Então, porque faltou luz, fomos, eu e a mãe, para o pátio, ver a extensão do problema. A luz tinha faltado em toda parte. A praia inteira às escuras. E aí, como talvez aconteça sempre que algo falta, algo sobrou. A escuridão de tudo ao redor projetou um céu como, há muito, eu não via. Dava pra ver o mar. A espuma das ondas estourando. A lua, a nuvem, estrelas próximas e distantes.
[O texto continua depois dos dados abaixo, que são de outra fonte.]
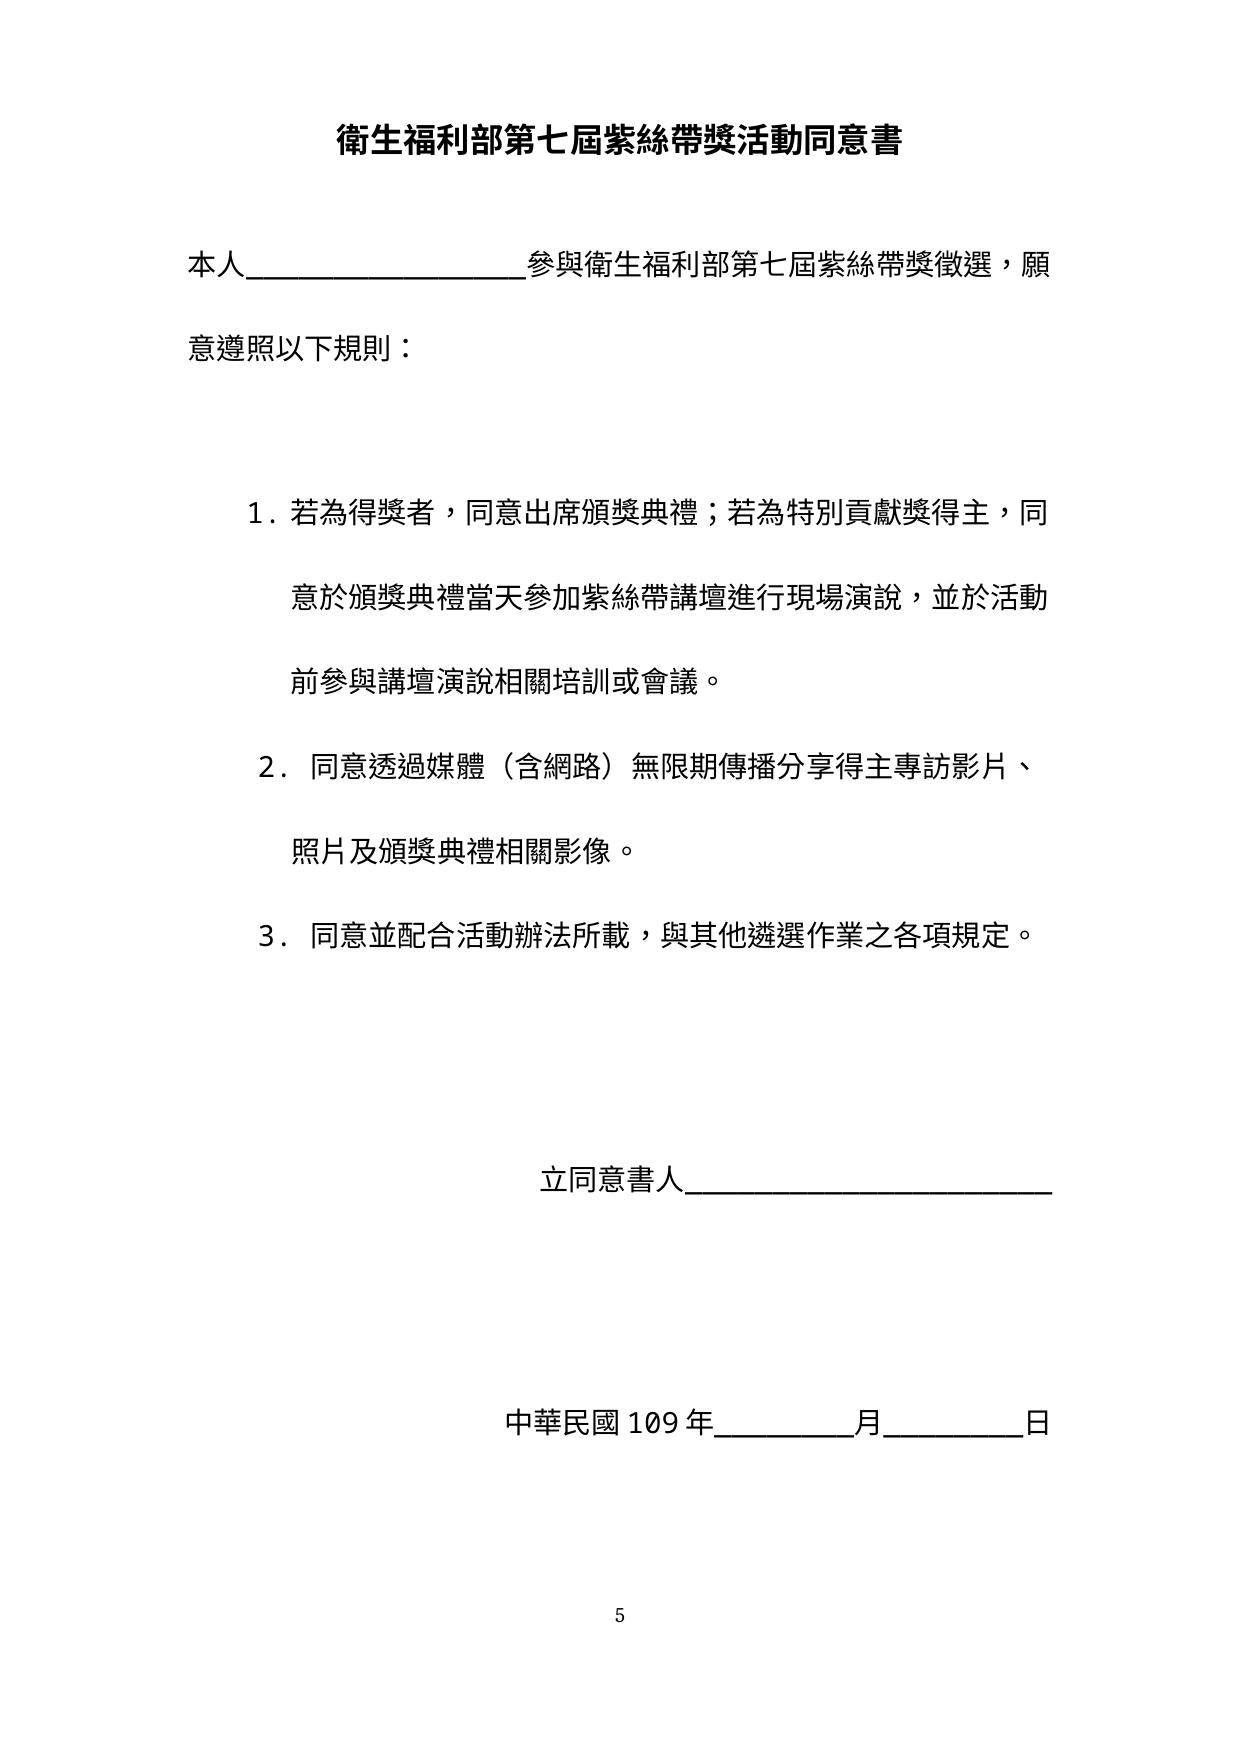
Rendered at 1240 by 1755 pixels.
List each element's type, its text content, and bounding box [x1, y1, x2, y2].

text 中華民國109年________月________日 [187, 1400, 1052, 1442]
text 3. 同意並配合活動辦法所載，與其他遴選作業之各項規定。 [187, 913, 1052, 955]
list 若為得獎者，同意出席頒獎典禮；若為特別貢獻獎得主，同意於頒獎典禮當天參加紫絲帶講壇進行現場演說，並於活動前參與講壇演說相關培訓或會議。 [246, 490, 1052, 701]
text 衛生福利部第七屆紫絲帶獎活動同意書 [187, 113, 1052, 162]
text 立同意書人_____________________ [187, 1156, 1052, 1199]
text 本人________________參與衛生福利部第七屆紫絲帶獎徵選，願意遵照以下規則： [187, 241, 1052, 368]
text 2. 同意透過媒體（含網路）無限期傳播分享得主專訪影片、照片及頒獎典禮相關影像。 [187, 743, 1052, 871]
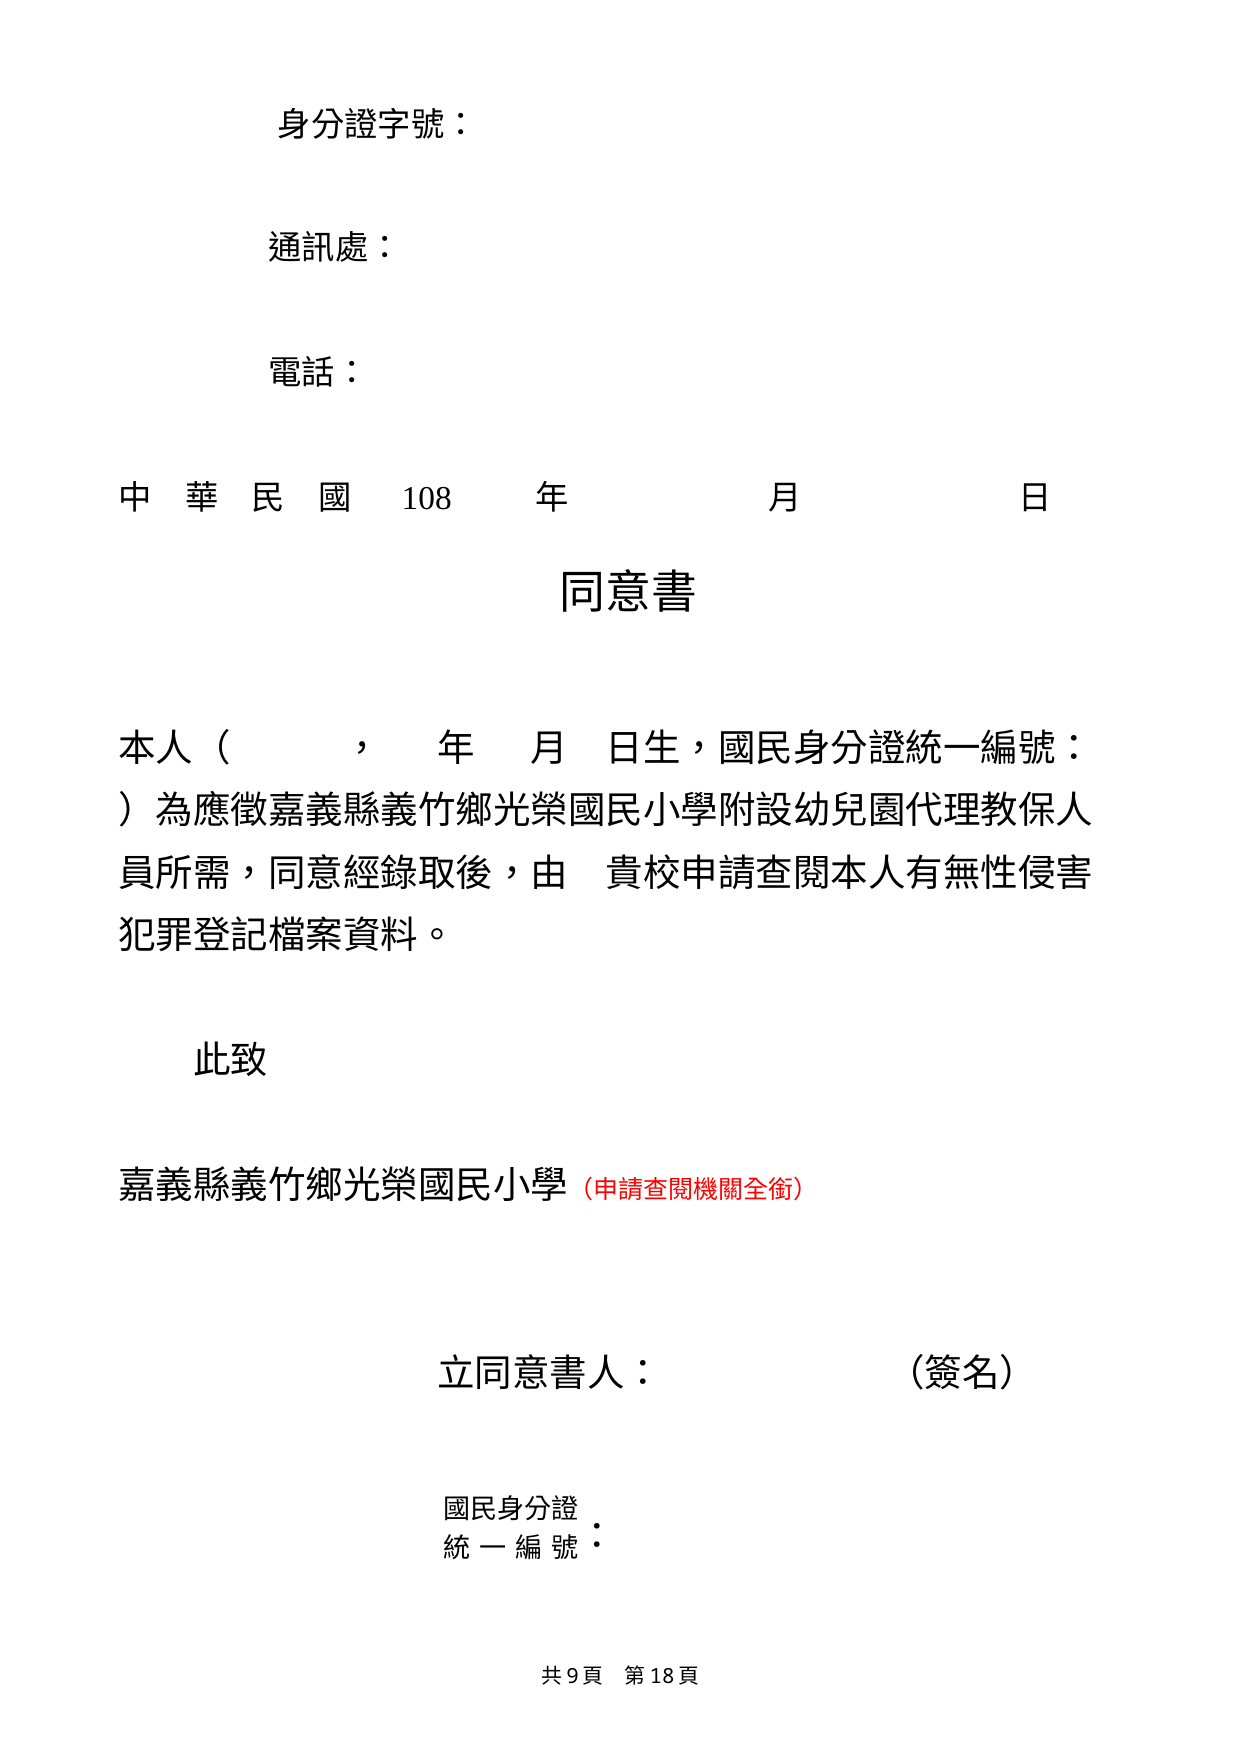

Foi um encantamento no meio do breu desse tempo sobre o qual, já me dei conta, ainda não consegui escrever, eu imóvel diante do assombro de tudo. Tenho andado assim: trabalhando muito, escrevendo um pouco, tentando tocar coisas que nem sei mais onde tangíveis, o mundo ele todo uma outra coisa.
Mas, de repente, isso. Uma oferta de noite. Uma outra perspectiva. Uma lua me dizendo, ao mesmo tempo, que as coisas em que quase não se repara por terem sempre estado ali (a noite, o mar, as marés), essas nos sobreviverão. A todos nós. Entender o quanto isso é simples e o quanto isso é grande é organizador. Eu intuo, mas não entendo. Ou entendo: mas só de vez em quando. Mas só se me chegam algumas coisas: um verso do Manuel de Barros ou os dedos da Mônica Salmaso fazendo soarem levemente palitos de fósforo em uma caixa. A lua na noite escura, atrás das nuvens, na noite fria, enquanto olho o céu ao lado da minha mãe.
Para isso, se vive. Para isso, se vive, mesmo que o tempo seja um não.